Golding’s experience in World War II had a profound effect on his view of humanity and the evils of which it was capable. After the war, Golding resumed teaching and started to write novels. His first and greatest success came with Lord of the Flies (1954), which ultimately became a bestseller in both Britain and the United States after more than twenty publishers rejected it. The novel’s sales enabled Golding to retire from teaching and devote himself fully to writing. Golding wrote several more novels, notably Pincher Martin (1956), and a play, The Brass Butterfly (1958). Although he never matched the popular and critical success he enjoyed with Lord of the Flies, he remained a respected and distinguished author for the rest of his life and was awarded the Nobel Prize for Literature in 1983. Golding died in 1993, one of the most acclaimed writers of the second half of the twentieth century.

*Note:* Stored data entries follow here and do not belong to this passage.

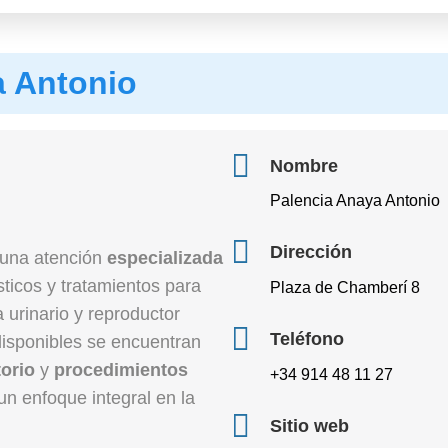
a Antonio
Nombre
Palencia Anaya Antonio
Dirección
 una atención
especializada
ticos y tratamientos para
Plaza de Chamberí 8
 urinario y reproductor
Teléfono
disponibles se encuentran
torio
y
procedimientos
+34 914 48 11 27
un enfoque integral en la
Sitio web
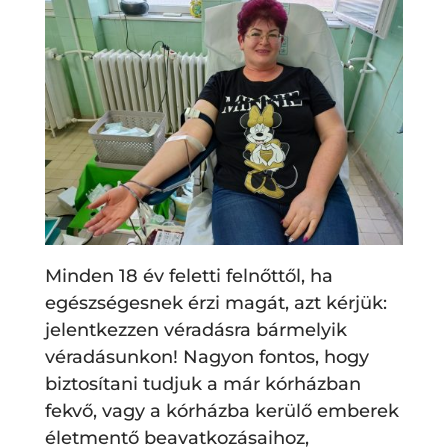
Minden 18 év feletti felnőttől, ha
egészségesnek érzi magát, azt kérjük:
jelentkezzen véradásra bármelyik
véradásunkon! Nagyon fontos, hogy
biztosítani tudjuk a már kórházban
fekvő, vagy a kórházba kerülő emberek
életmentő beavatkozásaihoz,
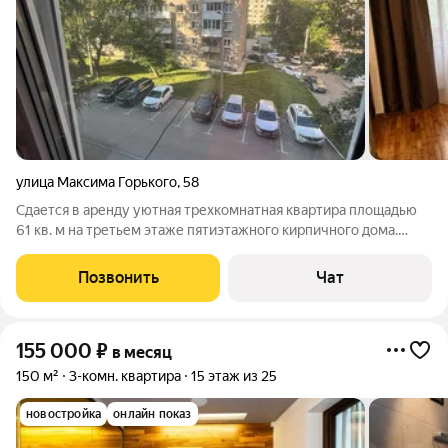
улица Максима Горького
,
58
Сдается в аренду уютная трехкомнатная квартира площадью
61 кв. м на третьем этаже пятиэтажного кирпичного дома.
Окна выходят во двор и на улицу М. Горького. В квартире есть
все необходимое для комфортного проживания:
Позвонить
Чат
косметический ремонт, мебель в
155 000
₽
в месяц
150 м²
3-комн. квартира
15 этаж из 25
новостройка
онлайн показ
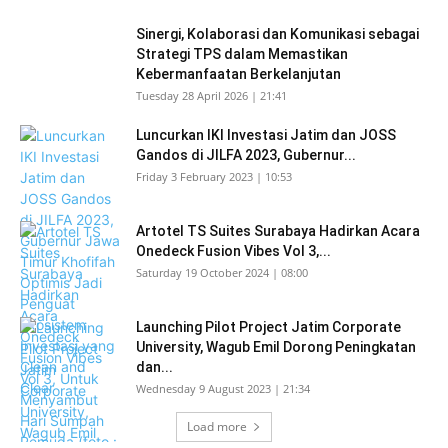
Sinergi, Kolaborasi dan Komunikasi sebagai
Strategi TPS dalam Memastikan
Kebermanfaatan Berkelanjutan
Tuesday 28 April 2026 | 21:41
Luncurkan IKI Investasi Jatim dan JOSS
Gandos di JILFA 2023, Gubernur...
Friday 3 February 2023 | 10:53
Artotel TS Suites Surabaya Hadirkan Acara
Onedeck Fusion Vibes Vol 3,...
Saturday 19 October 2024 | 08:00
Launching Pilot Project Jatim Corporate
University, Wagub Emil Dorong Peningkatan
dan...
Wednesday 9 August 2023 | 21:34
Load more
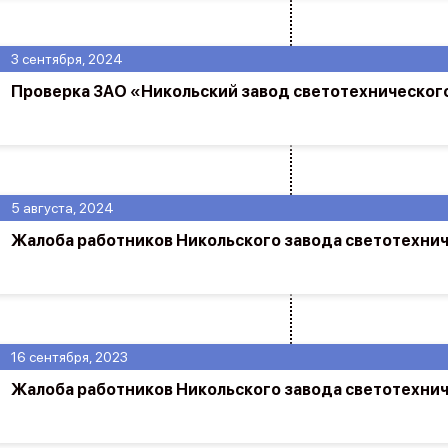
3 сентября, 2024
Проверка ЗАО «Никольский завод светотехническог
5 августа, 2024
Жалоба работников Никольского завода светотехнич
16 сентября, 2023
Жалоба работников Никольского завода светотехнич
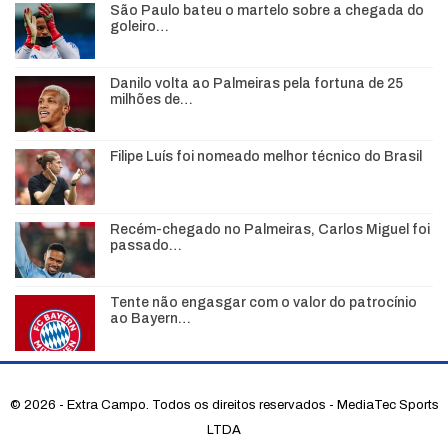
São Paulo bateu o martelo sobre a chegada do
goleiro…
Danilo volta ao Palmeiras pela fortuna de 25
milhões de…
Filipe Luís foi nomeado melhor técnico do Brasil
Recém-chegado no Palmeiras, Carlos Miguel foi
passado…
Tente não engasgar com o valor do patrocínio
ao Bayern…
© 2026 - Extra Campo. Todos os direitos reservados - MediaTec Sports
LTDA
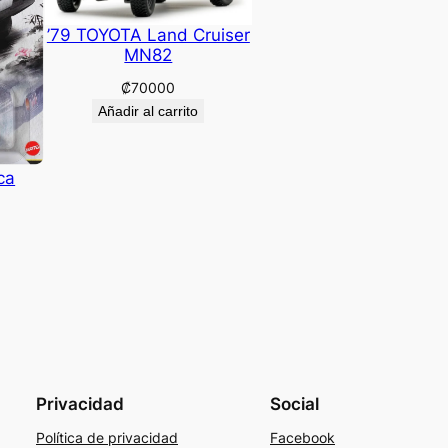
’79 TOYOTA Land Cruiser
MN82
₡
70000
Añadir al carrito
ca
Privacidad
Social
Política de privacidad
Facebook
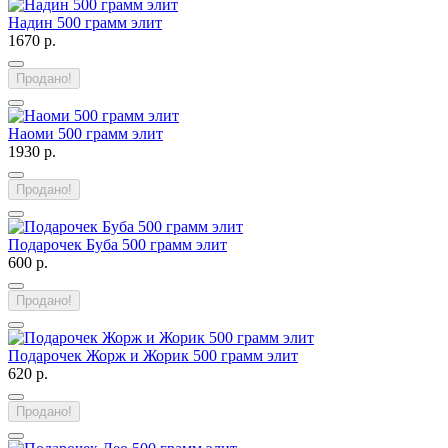
Надин 500 грамм элит
1670 р.
Продано!
Наоми 500 грамм элит
1930 р.
Продано!
Подарочек Буба 500 грамм элит
600 р.
Продано!
Подарочек Жорж и Жорик 500 грамм элит
620 р.
Продано!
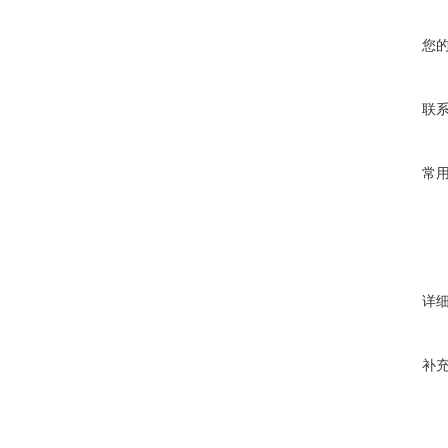
您
联
常
详
补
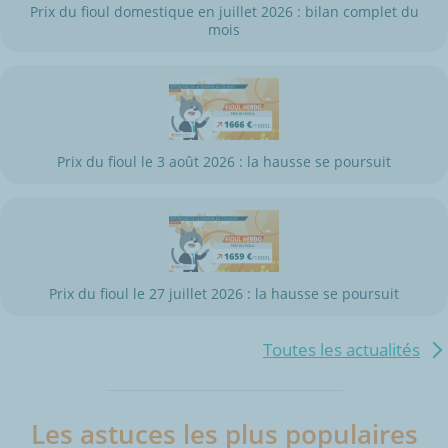
Prix du fioul domestique en juillet 2026 : bilan complet du
mois
Prix du fioul le 3 août 2026 : la hausse se poursuit
Prix du fioul le 27 juillet 2026 : la hausse se poursuit
Toutes les actualités
Les astuces les plus populaires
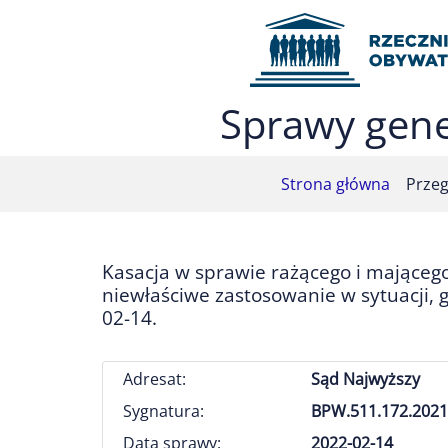
Przejdź do menu głównego (nacisnij Enter)
Przejdź do treści (nacisnij Enter)
Przejdź do mapy serwisu (nacisnij Enter)
Sprawy gene
Strona główna
Przeg
Kasacja w sprawie rażącego i mająceg
niewłaściwe zastosowanie w sytuacji,
02-14.
Adresat:
Sąd Najwyższy
Sygnatura:
BPW.511.172.2021
Data sprawy:
2022-02-14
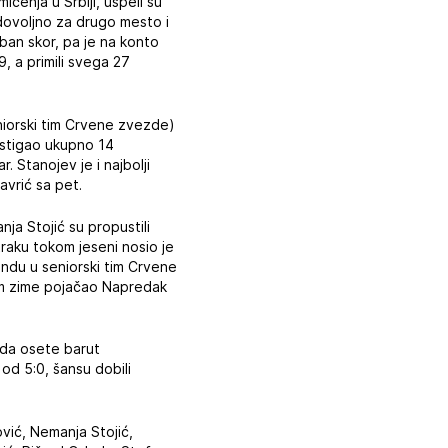
ičenja u Srbiji, uspeli su
dovoljno za drugo mesto i
oban skor, pa je na konto
9, a primili svega 27
seniorski tim Crvene zvezde)
postigao ukupno 14
. Stanojev je i najbolji
avrić sa pet.
nja Stojić su propustili
traku tokom jeseni nosio je
andu u seniorski tim Crvene
okom zime pojačao Napredak
i da osete barut
od 5:0, šansu dobili
ović, Nemanja Stojić,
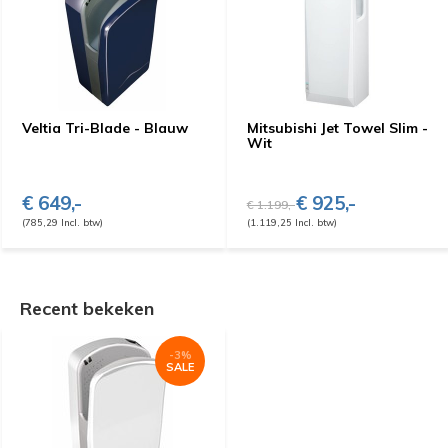
Veltia Tri-Blade - Blauw
Mitsubishi Jet Towel Slim -
Wit
€ 649,-
€ 925,-
€ 1.199,-
(785,29 Incl. btw)
(1.119,25 Incl. btw)
Recent bekeken
-3%
SALE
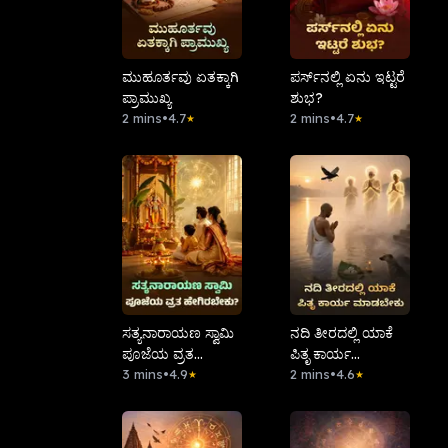
ಮುಹೂರ್ತವು ಏತಕ್ಕಾಗಿ
ಪರ್ಸ್‌ನಲ್ಲಿ ಏನು ಇಟ್ಟರೆ
ಪ್ರಾಮುಖ್ಯ
ಶುಭ?
2 mins
•
4.7
2 mins
•
4.7
★
★
ಸತ್ಯನಾರಾಯಣ ಸ್ವಾಮಿ
ನದಿ ತೀರದಲ್ಲಿ ಯಾಕೆ
ಪೂಜೆಯ ವ್ರತ
ಪಿತೃ ಕಾರ್ಯ
ಹೇಗಿರಬೇಕು?
3 mins
•
4.9
ಮಾಡಬೇಕು.
2 mins
•
4.6
★
★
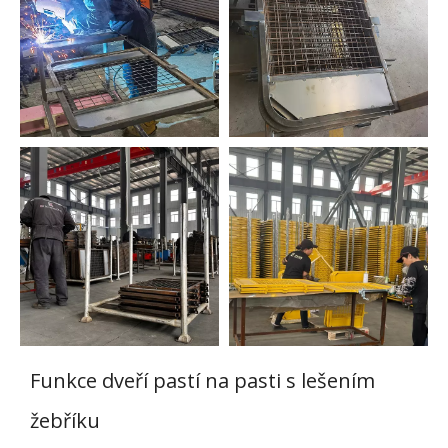
Funkce dveří pastí na pasti s lešením
žebříku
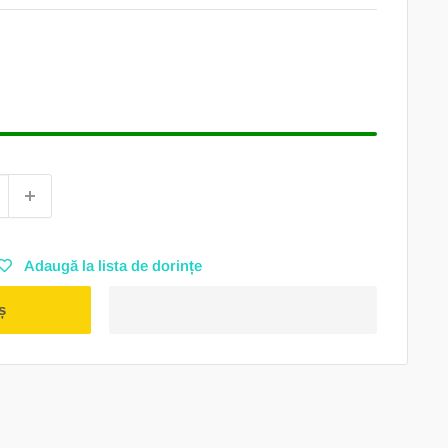
Adaugă la lista de dorințe
ș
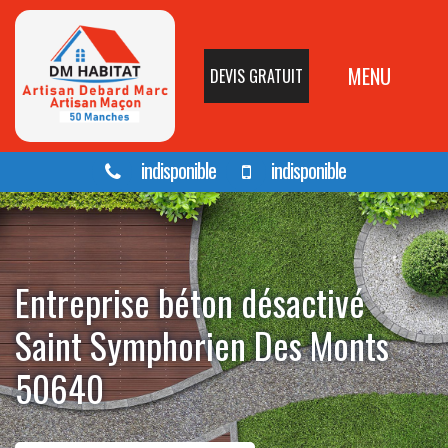
MENU
DEVIS GRATUIT
indisponible
indisponible
Entreprise béton désactivé
Saint Symphorien Des Monts
50640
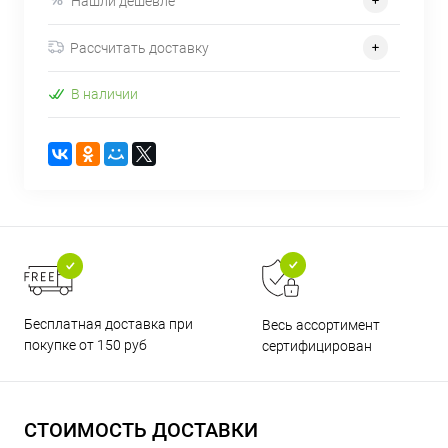
Нашли дешевле
Рассчитать доставку
В наличии
Бесплатная доставка при
Весь ассортимент
покупке от 150 руб
сертифицирован
СТОИМОСТЬ ДОСТАВКИ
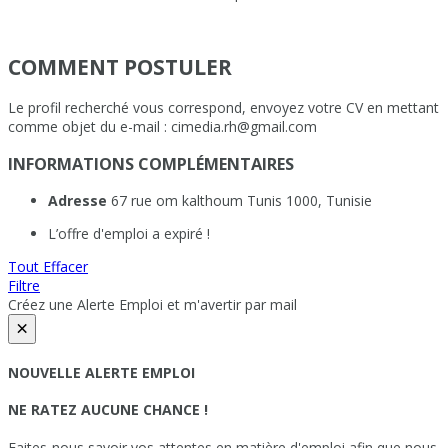
COMMENT POSTULER
Le profil recherché vous correspond, envoyez votre CV en mettant
comme objet du e-mail : cimedia.rh@gmail.com
INFORMATIONS COMPLÉMENTAIRES
Adresse
67 rue om kalthoum Tunis 1000, Tunisie
L’offre d'emploi a expiré !
Tout Effacer
Filtre
Créez une Alerte Emploi et m'avertir par mail
×
NOUVELLE ALERTE EMPLOI
NE RATEZ AUCUNE CHANCE !
Faites-nous savoir vos attentes en matière d'emploi afin que nous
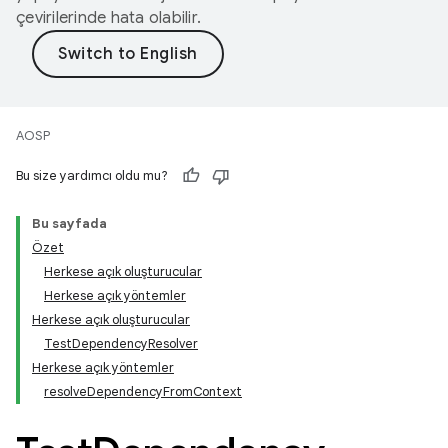
çevirilerinde hata olabilir.
AOSP
Bu size yardımcı oldu mu?
Bu sayfada
Özet
Herkese açık oluşturucular
Herkese açık yöntemler
Herkese açık oluşturucular
Test
Dependency
Resolver
Herkese açık yöntemler
resolve
Dependency
From
Context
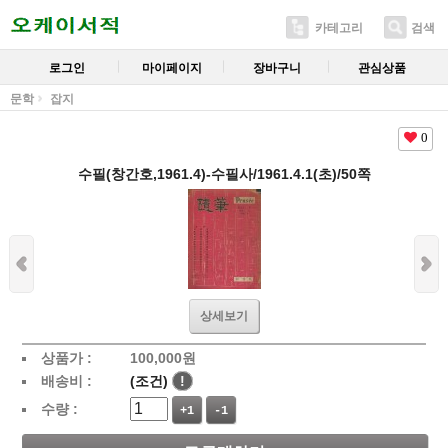
카테고리
검색
로그인
마이페이지
장바구니
관심상품
문학
잡지
0
수필(창간호,1961.4)-수필사/1961.4.1(초)/50쪽
상세보기
상품가 :
100,000
원
배송비 :
(조건)
!
수량 :
+1
-1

Lord of the Flies tells the story of a group of English schoolboys marooned on a tropical island after their plane is shot down during a war. Though the novel is fictional, its exploration of the idea of human evil is at least partly based on Golding’s experience with the real-life violence and brutality of World War II. Free from the rules and structures of civilization and society, the boys on the island in Lord of the Flies descend into savagery. As the boys splinter into factions, some behave peacefully and work together to maintain order and achieve common goals, while others rebel and seek only anarchy and violence. In his portrayal of the small world of the island, Golding paints a broader portrait of the fundamental human struggle between the civilizing instinct—the impulse to obey rules, behave morally, and act lawfully—and the savage instinct—the impulse to seek brute power over others, act selfishly, scorn moral rules, and indulge in violence.
Golding employs a relatively straightforward writing style in Lord of the Flies, one that avoids highly poetic language, lengthy description, and philosophical interludes. Much of the novel is allegorical, meaning that the characters and objects in the novel are infused with symbolic significance that conveys the novel’s central themes and ideas. In portraying the various ways in which the boys on the island adapt to their new surroundings and react to their new freedom, Golding explores the broad spectrum of ways in which humans respond to stress, change, and tension.
Readers and critics have interpreted Lord of the Flies in widely varying ways over the years since its publication. During the 1950s and 1960s, many readings of the novel claimed that Lord of the Flies dramatizes the history of civilization. Some believed that the novel explores fundamental religious issues, such as original sin and the nature of good and evil. Others approached Lord of the Flies through the theories of the psychoanalyst Sigmund Freud, who taught that the human mind was the site of a constant battle among different impulses—the id (instinctual needs and desires), the ego (the conscious, rational mind), and the superego (the sense of conscience and morality). Still others maintained that Golding wrote the novel as a criticism of the political and social institutions of the West. Ultimately, there is some validity to each of these different readings and interpretations of Lord of the Flies. Although Golding’s story is confined to the microcosm of a group of boys, it resounds with implications far beyond the bounds of the small island and explores problems and questions universal to the human experience.